> _Provided entries_
=-=-=

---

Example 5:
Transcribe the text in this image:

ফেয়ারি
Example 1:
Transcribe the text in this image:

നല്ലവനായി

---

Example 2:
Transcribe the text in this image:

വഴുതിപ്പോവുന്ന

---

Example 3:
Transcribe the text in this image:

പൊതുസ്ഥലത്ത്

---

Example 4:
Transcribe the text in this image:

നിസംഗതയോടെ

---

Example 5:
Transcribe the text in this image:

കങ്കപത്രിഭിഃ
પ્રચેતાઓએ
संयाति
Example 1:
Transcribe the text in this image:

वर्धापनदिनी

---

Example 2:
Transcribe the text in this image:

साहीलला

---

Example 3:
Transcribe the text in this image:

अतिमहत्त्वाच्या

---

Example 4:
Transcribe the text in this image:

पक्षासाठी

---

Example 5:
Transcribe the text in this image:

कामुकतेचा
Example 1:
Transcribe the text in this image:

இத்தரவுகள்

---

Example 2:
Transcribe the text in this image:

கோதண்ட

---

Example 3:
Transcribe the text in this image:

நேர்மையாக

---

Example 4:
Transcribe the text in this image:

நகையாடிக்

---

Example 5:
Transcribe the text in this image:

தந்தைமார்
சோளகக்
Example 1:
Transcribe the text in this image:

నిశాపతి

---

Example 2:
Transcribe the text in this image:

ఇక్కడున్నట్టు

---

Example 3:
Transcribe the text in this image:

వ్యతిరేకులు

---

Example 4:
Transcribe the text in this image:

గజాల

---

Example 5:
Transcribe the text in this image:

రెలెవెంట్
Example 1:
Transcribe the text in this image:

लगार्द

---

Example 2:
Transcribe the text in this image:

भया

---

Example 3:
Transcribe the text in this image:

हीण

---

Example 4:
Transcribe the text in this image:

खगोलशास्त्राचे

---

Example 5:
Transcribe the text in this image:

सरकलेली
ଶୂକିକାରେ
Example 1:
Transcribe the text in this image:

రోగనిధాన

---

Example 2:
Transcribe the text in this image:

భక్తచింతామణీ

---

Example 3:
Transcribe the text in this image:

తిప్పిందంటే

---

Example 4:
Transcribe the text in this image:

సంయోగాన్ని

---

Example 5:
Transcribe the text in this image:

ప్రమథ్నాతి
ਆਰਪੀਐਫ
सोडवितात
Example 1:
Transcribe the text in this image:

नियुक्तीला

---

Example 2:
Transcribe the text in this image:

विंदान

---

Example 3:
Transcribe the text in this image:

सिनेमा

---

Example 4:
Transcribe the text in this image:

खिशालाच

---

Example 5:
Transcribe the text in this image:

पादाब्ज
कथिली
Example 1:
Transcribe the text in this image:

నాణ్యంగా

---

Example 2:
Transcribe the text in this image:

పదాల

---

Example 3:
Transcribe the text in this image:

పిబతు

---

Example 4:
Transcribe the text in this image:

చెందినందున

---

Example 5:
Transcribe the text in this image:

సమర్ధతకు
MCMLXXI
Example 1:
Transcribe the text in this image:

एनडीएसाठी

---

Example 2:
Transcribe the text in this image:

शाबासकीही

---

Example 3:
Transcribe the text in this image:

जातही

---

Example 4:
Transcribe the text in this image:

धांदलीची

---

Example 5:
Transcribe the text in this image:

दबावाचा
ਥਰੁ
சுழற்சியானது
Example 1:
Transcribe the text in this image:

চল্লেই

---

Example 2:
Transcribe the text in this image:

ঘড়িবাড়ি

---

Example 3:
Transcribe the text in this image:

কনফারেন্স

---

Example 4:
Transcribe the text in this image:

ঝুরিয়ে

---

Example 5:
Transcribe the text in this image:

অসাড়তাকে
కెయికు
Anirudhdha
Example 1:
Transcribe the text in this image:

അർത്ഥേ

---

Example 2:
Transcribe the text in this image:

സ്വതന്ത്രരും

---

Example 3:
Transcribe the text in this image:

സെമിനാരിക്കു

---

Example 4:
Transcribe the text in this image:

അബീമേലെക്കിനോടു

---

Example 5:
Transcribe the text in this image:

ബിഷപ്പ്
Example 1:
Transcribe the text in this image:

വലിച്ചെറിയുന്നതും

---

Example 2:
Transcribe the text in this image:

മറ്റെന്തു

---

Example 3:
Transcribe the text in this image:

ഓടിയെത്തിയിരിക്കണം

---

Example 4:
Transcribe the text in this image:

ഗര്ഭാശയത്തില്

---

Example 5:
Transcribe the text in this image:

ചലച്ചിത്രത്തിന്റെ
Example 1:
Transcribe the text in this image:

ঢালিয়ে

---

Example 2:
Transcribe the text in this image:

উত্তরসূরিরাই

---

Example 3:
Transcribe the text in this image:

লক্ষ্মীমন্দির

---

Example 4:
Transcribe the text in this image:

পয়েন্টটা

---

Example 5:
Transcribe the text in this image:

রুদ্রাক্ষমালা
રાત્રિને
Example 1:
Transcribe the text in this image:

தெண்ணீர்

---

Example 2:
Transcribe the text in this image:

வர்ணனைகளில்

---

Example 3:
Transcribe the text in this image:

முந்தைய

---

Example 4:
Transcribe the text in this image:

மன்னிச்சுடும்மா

=-=-=

> _Your objective_
Output the records exactly, so that each line matches what was given.

> _Result of the task_
---

Example 5:
Transcribe the text in this image:

ফেয়ারি
Example 1:
Transcribe the text in this image:

നല്ലവനായി

---

Example 2:
Transcribe the text in this image:

വഴുതിപ്പോവുന്ന

---

Example 3:
Transcribe the text in this image:

പൊതുസ്ഥലത്ത്

---

Example 4:
Transcribe the text in this image:

നിസംഗതയോടെ

---

Example 5:
Transcribe the text in this image:

കങ്കപത്രിഭിഃ
પ્રચેતાઓએ
संयाति
Example 1:
Transcribe the text in this image:

वर्धापनदिनी

---

Example 2:
Transcribe the text in this image:

साहीलला

---

Example 3:
Transcribe the text in this image:

अतिमहत्त्वाच्या

---

Example 4:
Transcribe the text in this image:

पक्षासाठी

---

Example 5:
Transcribe the text in this image:

कामुकतेचा
Example 1:
Transcribe the text in this image:

இத்தரவுகள்

---

Example 2:
Transcribe the text in this image:

கோதண்ட

---

Example 3:
Transcribe the text in this image:

நேர்மையாக

---

Example 4:
Transcribe the text in this image:

நகையாடிக்

---

Example 5:
Transcribe the text in this image:

தந்தைமார்
சோளகக்
Example 1:
Transcribe the text in this image:

నిశాపతి

---

Example 2:
Transcribe the text in this image:

ఇక్కడున్నట్టు

---

Example 3:
Transcribe the text in this image:

వ్యతిరేకులు

---

Example 4:
Transcribe the text in this image:

గజాల

---

Example 5:
Transcribe the text in this image:

రెలెవెంట్
Example 1:
Transcribe the text in this image:

लगार्द

---

Example 2:
Transcribe the text in this image:

भया

---

Example 3:
Transcribe the text in this image:

हीण

---

Example 4:
Transcribe the text in this image:

खगोलशास्त्राचे

---

Example 5:
Transcribe the text in this image:

सरकलेली
ଶୂକିକାରେ
Example 1:
Transcribe the text in this image:

రోగనిధాన

---

Example 2:
Transcribe the text in this image:

భక్తచింతామణీ

---

Example 3:
Transcribe the text in this image:

తిప్పిందంటే

---

Example 4:
Transcribe the text in this image:

సంయోగాన్ని

---

Example 5:
Transcribe the text in this image:

ప్రమథ్నాతి
ਆਰਪੀਐਫ
सोडवितात
Example 1:
Transcribe the text in this image:

नियुक्तीला

---

Example 2:
Transcribe the text in this image:

विंदान

---

Example 3:
Transcribe the text in this image:

सिनेमा

---

Example 4:
Transcribe the text in this image:

खिशालाच

---

Example 5:
Transcribe the text in this image:

पादाब्ज
कथिली
Example 1:
Transcribe the text in this image:

నాణ్యంగా

---

Example 2:
Transcribe the text in this image:

పదాల

---

Example 3:
Transcribe the text in this image:

పిబతు

---

Example 4:
Transcribe the text in this image:

చెందినందున

---

Example 5:
Transcribe the text in this image:

సమర్ధతకు
MCMLXXI
Example 1:
Transcribe the text in this image:

एनडीएसाठी

---

Example 2:
Transcribe the text in this image:

शाबासकीही

---

Example 3:
Transcribe the text in this image:

जातही

---

Example 4:
Transcribe the text in this image:

धांदलीची

---

Example 5:
Transcribe the text in this image:

दबावाचा
ਥਰੁ
சுழற்சியானது
Example 1:
Transcribe the text in this image:

চল্লেই

---

Example 2:
Transcribe the text in this image:

ঘড়িবাড়ি

---

Example 3:
Transcribe the text in this image:

কনফারেন্স

---

Example 4:
Transcribe the text in this image:

ঝুরিয়ে

---

Example 5:
Transcribe the text in this image:

অসাড়তাকে
కెయికు
Anirudhdha
Example 1:
Transcribe the text in this image:

അർത്ഥേ

---

Example 2:
Transcribe the text in this image:

സ്വതന്ത്രരും

---

Example 3:
Transcribe the text in this image:

സെമിനാരിക്കു

---

Example 4:
Transcribe the text in this image:

അബീമേലെക്കിനോടു

---

Example 5:
Transcribe the text in this image:

ബിഷപ്പ്
Example 1:
Transcribe the text in this image:

വലിച്ചെറിയുന്നതും

---

Example 2:
Transcribe the text in this image:

മറ്റെന്തു

---

Example 3:
Transcribe the text in this image:

ഓടിയെത്തിയിരിക്കണം

---

Example 4:
Transcribe the text in this image:

ഗര്ഭാശയത്തില്

---

Example 5:
Transcribe the text in this image:

ചലച്ചിത്രത്തിന്റെ
Example 1:
Transcribe the text in this image:

ঢালিয়ে

---

Example 2:
Transcribe the text in this image:

উত্তরসূরিরাই

---

Example 3:
Transcribe the text in this image:

লক্ষ্মীমন্দির

---

Example 4:
Transcribe the text in this image:

পয়েন্টটা

---

Example 5:
Transcribe the text in this image:

রুদ্রাক্ষমালা
રાત્રિને
Example 1:
Transcribe the text in this image:

தெண்ணீர்

---

Example 2:
Transcribe the text in this image:

வர்ணனைகளில்

---

Example 3:
Transcribe the text in this image:

முந்தைய

---

Example 4:
Transcribe the text in this image:

மன்னிச்சுடும்மா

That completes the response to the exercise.